Overzicht van het intergenerationeel management
In België komt de pensioengerechtigde leeftijd voortdurend hoger te liggen. Dat heeft gevolgen voor bedrijven met werknemers aan het eind van hun carrière en voor de werknemers zelf. De laatste jaren hebben de evolutie van de nieuwe technologieën en de komst van 'digitale' profielen op de arbeidsmarkt ook de zakenwereld op zijn kop gezet. Hoe kunnen we een 'fin de carrière' in deze omstandigheden aanpakken? Wat zijn de rechten en plichten van iedereen? Hoe kunnen meerdere generaties werknemers naast elkaar gedijen? Ontdek een eerste antwoord in dit artikel.
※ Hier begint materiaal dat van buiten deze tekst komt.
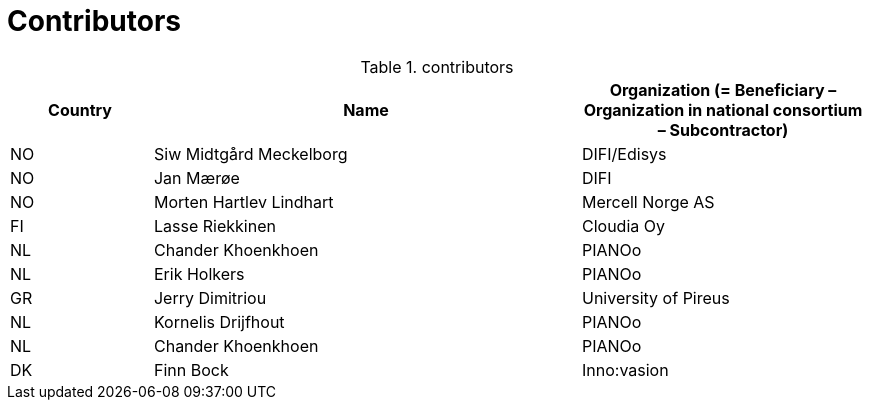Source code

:

= Contributors

[cols="1,3,2", options="header"]
.contributors
|===
| Country
| Name
| Organization (= Beneficiary – Organization in national consortium – Subcontractor)

| NO |Siw Midtgård Meckelborg | DIFI/Edisys
| NO |Jan Mærøe | DIFI
| NO | Morten Hartlev Lindhart | Mercell Norge AS
| FI | Lasse Riekkinen |Cloudia Oy
| NL | Chander Khoenkhoen | PIANOo
| NL | Erik Holkers | PIANOo
|GR | Jerry Dimitriou | University of Pireus
| NL | Kornelis Drijfhout | PIANOo
| NL | Chander Khoenkhoen | PIANOo
| DK | Finn Bock | Inno:vasion
|===

<<<<
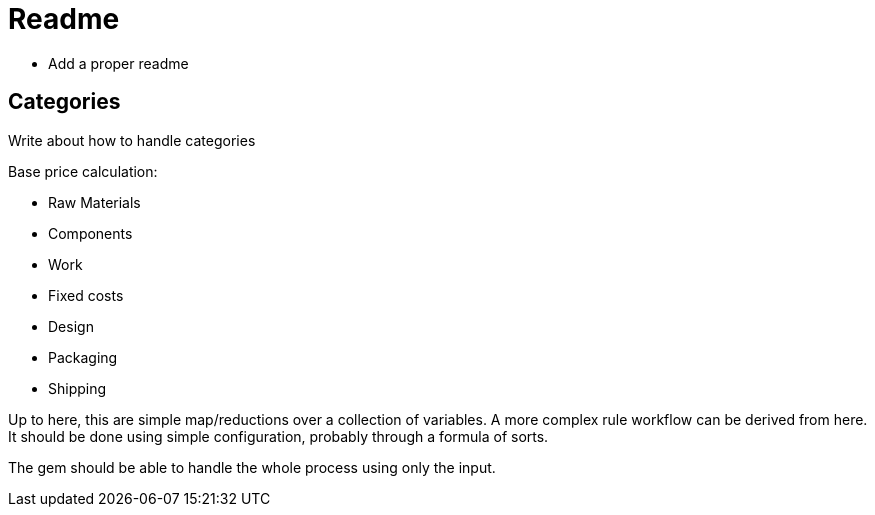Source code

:# Readme

- Add a proper readme

## Categories

Write about how to handle categories

Base price calculation:

- Raw Materials
- Components
- Work
- Fixed costs
- Design
- Packaging
- Shipping

Up to here, this are simple map/reductions over a collection of variables. A
more complex rule workflow can be derived from here. It should be done using
simple configuration, probably through a formula of sorts.

The gem should be able to handle the whole process using only the input.
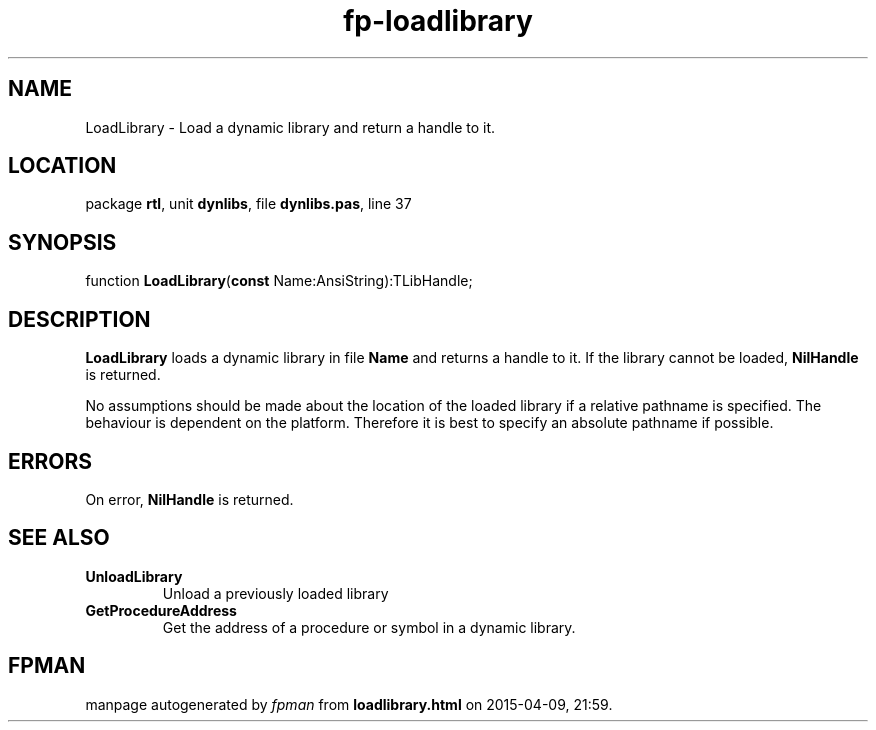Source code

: .\" file autogenerated by fpman
.TH "fp-loadlibrary" 3 "2014-03-14" "fpman" "Free Pascal Programmer's Manual"
.SH NAME
LoadLibrary - Load a dynamic library and return a handle to it.
.SH LOCATION
package \fBrtl\fR, unit \fBdynlibs\fR, file \fBdynlibs.pas\fR, line 37
.SH SYNOPSIS
function \fBLoadLibrary\fR(\fBconst\fR Name:AnsiString):TLibHandle;
.SH DESCRIPTION
\fBLoadLibrary\fR loads a dynamic library in file \fBName\fR and returns a handle to it. If the library cannot be loaded, \fBNilHandle\fR is returned.

No assumptions should be made about the location of the loaded library if a relative pathname is specified. The behaviour is dependent on the platform. Therefore it is best to specify an absolute pathname if possible.


.SH ERRORS
On error, \fBNilHandle\fR is returned.


.SH SEE ALSO
.TP
.B UnloadLibrary
Unload a previously loaded library
.TP
.B GetProcedureAddress
Get the address of a procedure or symbol in a dynamic library.

.SH FPMAN
manpage autogenerated by \fIfpman\fR from \fBloadlibrary.html\fR on 2015-04-09, 21:59.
Specialisten noemen het 'generatiediversiteit'. Dit concept ligt nu op ieders lippen en is het onderwerp van heel wat studies. En niet voor niets: vandaag de dag kunnen wel 4 generaties werknemers elkaar in bedrijven ontmoeten. Allereerst zijn er de babyboomers, geboren tussen 1946 en 1964. Zij zijn meestal aan het einde van hun loopbaan beland. Daarna volgt generatie X, geboren tussen 1965 en 1980; generatie Y, geboren tussen 1981 en 1995 en, het recentst op de arbeidsmarkt, generatie Z (ook wel millennials of generatie C genoemd – voor Communication, Collaboration, Connection en Creativity). Dit zijn werknemers geboren na 1995. Deze 4 generaties zijn opgegroeid in verschillende werelden. Terwijl de babyboomers begonnen te werken met schrijfmachines, werd generatie Z geboren met computers, digitalisering en internet. U vindt het dan ook niet verrassend dat deze 4 groepen werknemers anders naar hun werk, werkgevers en bedrijven kijken. En toch hebben ze een gemeenschappelijk doel: zo goed mogelijk samenwerken om hun projecten (of de doelstellingen van de onderneming) te laten slagen.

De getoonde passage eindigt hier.